Seder and the Body-Soul Experience

Sermon Notes 26/03/13 - Pesach 5773

Near the start of Rabbi Yehudah ha-Levi’s Kuzari (1:11), the king of the Khazars asks his rabbinical interlocutor why God introduced Himself at Mount Sinai as architect of the Exodus rather than creator of the world:

I am the Lord your God who brought you out from the land of Egypt, from the house of slavery. (Shemot 20:2)

The rabbi (ibid. 12) answers that an experiential attestation (the recipients of the revelation had seen God’s hand in Egypt) is more powerful than an intellectual proof, which can be subject to refutation.  This principle is important in understanding the role of the Seder and its unique combination of ideas, rituals and experience.
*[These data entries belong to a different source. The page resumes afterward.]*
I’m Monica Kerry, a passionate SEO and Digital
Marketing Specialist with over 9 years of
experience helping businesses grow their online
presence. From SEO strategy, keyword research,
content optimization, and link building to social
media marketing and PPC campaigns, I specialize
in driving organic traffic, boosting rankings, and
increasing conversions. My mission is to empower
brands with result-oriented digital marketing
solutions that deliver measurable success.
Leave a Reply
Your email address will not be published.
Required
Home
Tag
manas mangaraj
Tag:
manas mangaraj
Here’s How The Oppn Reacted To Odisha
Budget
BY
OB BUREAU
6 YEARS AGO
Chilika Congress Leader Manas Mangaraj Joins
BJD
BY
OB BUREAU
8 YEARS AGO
Rabbi Yitzchak Isaac Chaver, a second-generation disciple of the Vilna Gaon, reminds his readers throughout his ‘Yad Mitzrayim’ Haggadah commentary that the concepts explored and promoted by the Seder – that God controls nature, that He can choose at any moment to overturn the natural order and that He intervened in Egypt to free the Israelites from bondage, thereby precipitating their independent nationhood – are the very core of Jewish belief.
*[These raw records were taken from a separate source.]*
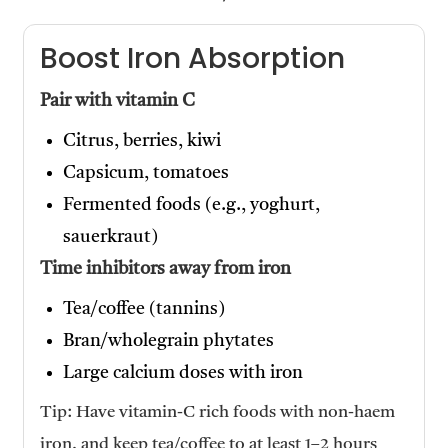
Boost Iron Absorption
Pair with vitamin C
Citrus, berries, kiwi
Capsicum, tomatoes
Fermented foods (e.g., yoghurt,
sauerkraut)
Time inhibitors away from iron
Tea/coffee (tannins)
Bran/wholegrain phytates
Large calcium doses with iron
Tip: Have vitamin-C rich foods with non-haem
iron, and keep tea/coffee to at least 1–2 hours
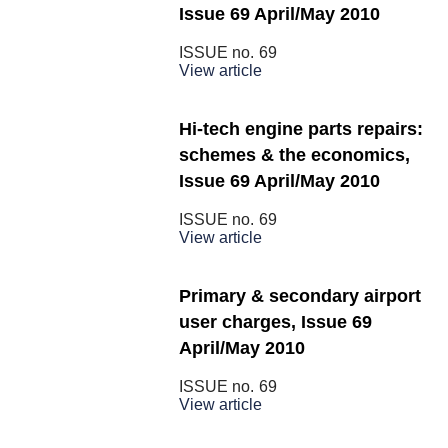
Issue 69 April/May 2010
ISSUE no.
69
View article
Hi-tech engine parts repairs:
schemes & the economics,
Issue 69 April/May 2010
ISSUE no.
69
View article
Primary & secondary airport
user charges, Issue 69
April/May 2010
ISSUE no.
69
View article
But, following the Kuzari, these ideas must seem real and not remain merely in the realm of the intellect.  This objective may explain the Haggadah’s requirement that:

Even if we were all sages, all erudite, all elders, all knowledgeable about the Torah, we would remain obliged to tell the story of the exodus from Egypt... (Haggadah, s.v. ‘Avadim Hayyinu’)

This is illustrated by the story of the five Roman-era rabbis:

It once happened that Rabbi Eli’ezer, Rabbi Yehoshua, Rabbi El’azar ben Azariah, Rabbi Akiva and Rabbi Tarfon were reclining [at Seder] in Beney Berak.  They were telling the story of the exodus from Egypt all that night until their disciples came and said to them, ‘our teachers, the time for the morning Shema has arrived’. (ibid. s.v. ‘Ma’aseh B’Rebbi Eli’ezer’)

The Seder is not simply about acquiring information or even ideas, but about experiencing them in ‘real’ time and space.  It is unlikely that the rabbis discovered any new information in the story, yet they discussed and relived the old tale until daybreak.

This serves as a paradigm for all of Jewish life – Judaism certainly demands of its adherents that they understand and internalise a number of profound beliefs, yet it also requires us to actualise these beliefs within our very physical, human world.

In a fascinating essay, Professor Eliezer Berkovits discusses the function of mitzvah observance.  He insists that:

Since man is neither only soul nor only body, but both joined together, both these constituent elements must be related to God, each in a manner adequate to its own nature.  On the level of the soul, the relationship is spiritual and conscious, but it cannot be expressed in action; on the level of the body, the relationship has to become “materialized” in action.

These two expressions of the religious life are not meant to exist parallel to each other as the religion of the soul and as that of the body.  The mitzvah is the union of the two...  In its ideal form, the mitzvah is a deed; and, like all true deeds, it is of the spirit and of the body at the same time. (Law and Morality in Jewish Tradition, reprinted in Eliezer Berkovits, Essential Essays on Judaism)

Berkovits uses this typology to launch a stinging attack on Kant’s idealisation of the separation of mind and body in religious life (citation from Immanuel Kant, Religion Within the Limits of Reason):

It is comparatively easy to serve God as a spirit; the challenge is to serve him in the wholeness of man’s earth-bound, and yet soul-indwelt, humanity.  Immanuel Kant once wrote: “The true [moral] service of God is... invisible, i.e., it is the service of the heart, in spirit and in truth, and it may consist... only of intention.”’  This, indeed, is the noble formula for the historic bankruptcy of all “natural,” as well as “spiritual,” religions.  The invisible service of God is the prerogative of invisible creatures.  When man adopts such service for himself, he makes the dualism of his nature itself a religion.  He will expect Gesinnung (sentiment) and noble intentions of the soul, and will readily forgive the profanity of the body; he will have God “in his heart” and some devil directing his actions.  He will serve God on the Sabbath and himself the rest of the week...

Contrary to Kant, Judaism teaches that man’s “true service of God” must be human.  It should be invisible, as man’s soul is invisible; and it should be visible, too, because man is visible.  It must be “service of the heart, in spirit and in truth” as well as of the body.  It must be service through the mitzva, the deed in which man’s spiritual and material nature have unified.  It is a much higher service than that of the spirit alone. It is the religion of the whole man. (ibid.)

Seder, the annual membership ceremony of the Jewish people, exemplifies this harmonistic approach and recommends it as a model for all ritual throughout the year.